- [Your assignment]: Please render the lines of text in the rows below as a JSON list of strings, one string per line, leaving out blank lines and the pictures.

- [Dataset content]:
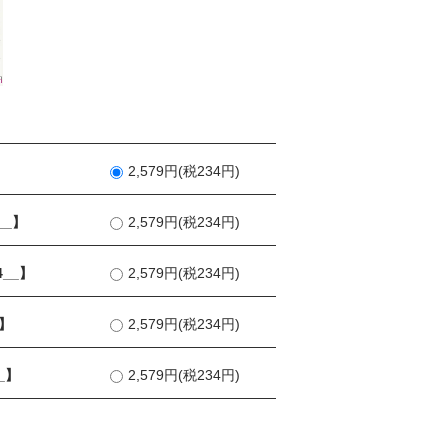
】
2,579円(税234円)
__】
2,579円(税234円)
__】
2,579円(税234円)
_】
2,579円(税234円)
_】
2,579円(税234円)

- [Task response]:
[
  "】",
  "2,579円(税234円)",
  "__】",
  "2,579円(税234円)",
  "__】",
  "2,579円(税234円)",
  "_】",
  "2,579円(税234円)",
  "_】",
  "2,579円(税234円)"
]